AI in Everyday Cyber Defence

By: Dhanush Reddy Chinthaparthy Reddy, Department of Computer Science and Artificial Intelligence, Madanapalle Institute of Technology and Science, Angallu(517325), Andhra Pradesh

Abstract

The incorporation of AI in a daily approach to defending computers and networks is innovative and has changed the existing cyber security environment by providing better and more enhanced technique in detecting, preventing, and counteracting cyber threats. But with the growing world of internet and cyberspace and the new different types of threats, conventional security solutions are insufficient. This void has been plugged by AI derived implement, which use machine learning, natural language processing and predictive analytics to actively approach cybersecurity. This paper explores AI as a means for everyday cyber defence and how AI does supplement the more traditional threat identification that human analysts otherwise must do. It also reviews its capacity in terms of automating the response to an incident and in minimizing the time between an incident being observed and its being resolved as well as the magnitude of an attack. Moreover, the paper also describes how predictive methodology can be used to prevent the occurrence of threats to an organization in the long run. Nevertheless, the integration of AI to serve in the cyberspace is not without some limitations. There are still many problems that need to be solved such as data privacy, the question of how often an AI can be wrong, and furthermore the issue how an Artificial Intelligence can be used to attack. Last but not the least, the paper gives an idea of future trends in cybersecurity with the help of AI and underlines the necessity of combining human intelligence and artificial intelligence to design a secured and safe environment. The results therefore show how helpful AI is in today’s cyberspace and confirms it as an instrument that must be adopted for the protection of valuable assets in the world that is becoming more and more associated digitally.
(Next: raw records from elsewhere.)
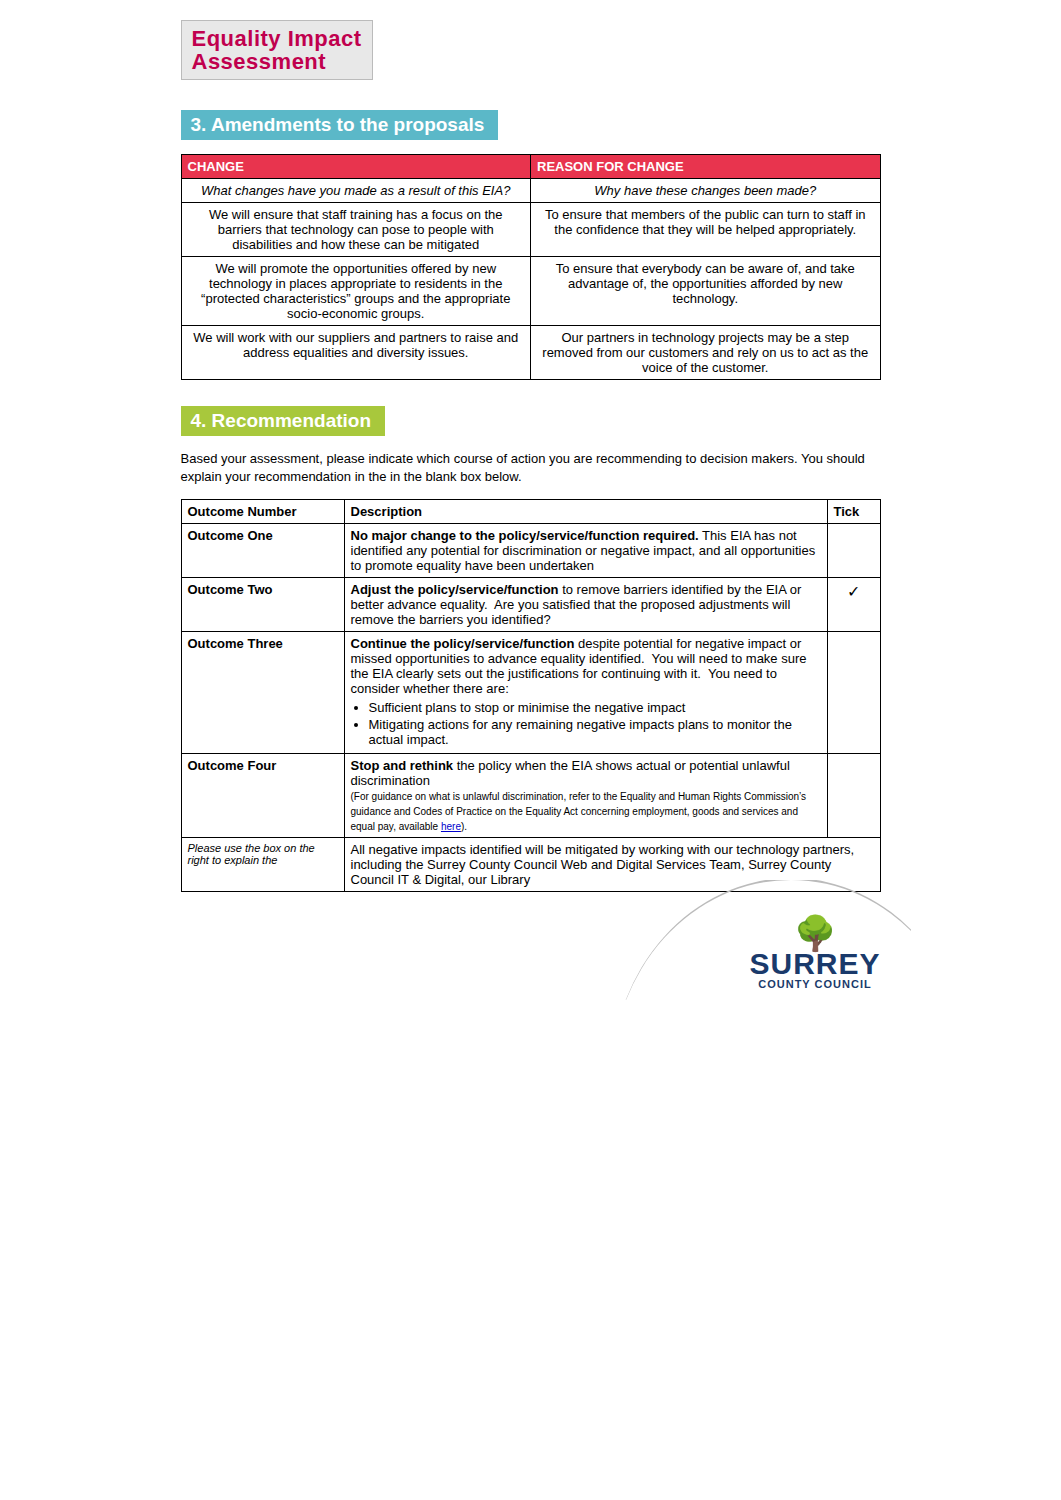Equality Impact
Assessment
3. Amendments to the proposals
| CHANGE | REASON FOR CHANGE |
| --- | --- |
| What changes have you made as a result of this EIA? | Why have these changes been made? |
| We will ensure that staff training has a focus on the barriers that technology can pose to people with disabilities and how these can be mitigated | To ensure that members of the public can turn to staff in the confidence that they will be helped appropriately. |
| We will promote the opportunities offered by new technology in places appropriate to residents in the “protected characteristics” groups and the appropriate socio-economic groups. | To ensure that everybody can be aware of, and take advantage of, the opportunities afforded by new technology. |
| We will work with our suppliers and partners to raise and address equalities and diversity issues. | Our partners in technology projects may be a step removed from our customers and rely on us to act as the voice of the customer. |
4. Recommendation
Based your assessment, please indicate which course of action you are recommending to decision makers. You should explain your recommendation in the in the blank box below.
| Outcome Number | Description | Tick |
| --- | --- | --- |
| Outcome One | No major change to the policy/service/function required. This EIA has not identified any potential for discrimination or negative impact, and all opportunities to promote equality have been undertaken | |
| Outcome Two | Adjust the policy/service/function to remove barriers identified by the EIA or better advance equality. Are you satisfied that the proposed adjustments will remove the barriers you identified? | ✓ |
| Outcome Three | Continue the policy/service/function despite potential for negative impact or missed opportunities to advance equality identified. You will need to make sure the EIA clearly sets out the justifications for continuing with it. You need to consider whether there are: Sufficient plans to stop or minimise the negative impact Mitigating actions for any remaining negative impacts plans to monitor the actual impact. | |
| Outcome Four | Stop and rethink the policy when the EIA shows actual or potential unlawful discrimination (For guidance on what is unlawful discrimination, refer to the Equality and Human Rights Commission’s guidance and Codes of Practice on the Equality Act concerning employment, goods and services and equal pay, available here ). | |
| Please use the box on the right to explain the | All negative impacts identified will be mitigated by working with our technology partners, including the Surrey County Council Web and Digital Services Team, Surrey County Council IT & Digital, our Library |
🌳
SURREY
COUNTY COUNCIL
Keywords: Artificial Intelligence, Cybersecurity, Defence.

Introduction

Increasingly with change in the face of social media and new technologies the pace, complexity and number of identified cyber threats are on the rise. From simple scams like phishing to ransomware attacks and data breaches, advanced persistent threats (APTs) and more, the threats are much more complicated now. End-point security products present more of a problem because traditional approaches to security are increasingly inadequate given their reliance upon rule-based systems and manual processes, which do not react quickly enough to newer forms of threat. Lately, we have seen the evolution of complex, innovative, and sophisticated threats that have made the call for more intelligent security systems. Thus, Artificial Intelligence (AI) has become one of the main tools to fight against cyber threats as well as a new vector in the sphere of cybersecurity.

Indeed, AI’s characteristics of quickly analysing great volumes of data provide it with several unique competitive strengths regarding threat identification and containment. In contrast to the traditional systems that provision a broad signature database and disclosed attacks, it is possible for AI technologies to detect novel threats because they recognize that which does not resemble the known paradigm. This capability is more important now as the advancement of cyber criminals is alarming issuing polymorphic malware and making use of zero-day expiry. AI systems can program themselves to learn from past incidents and thus become more efficient in analysing the new incidents to reduce the impact of threats that might be unique or more frequent than others.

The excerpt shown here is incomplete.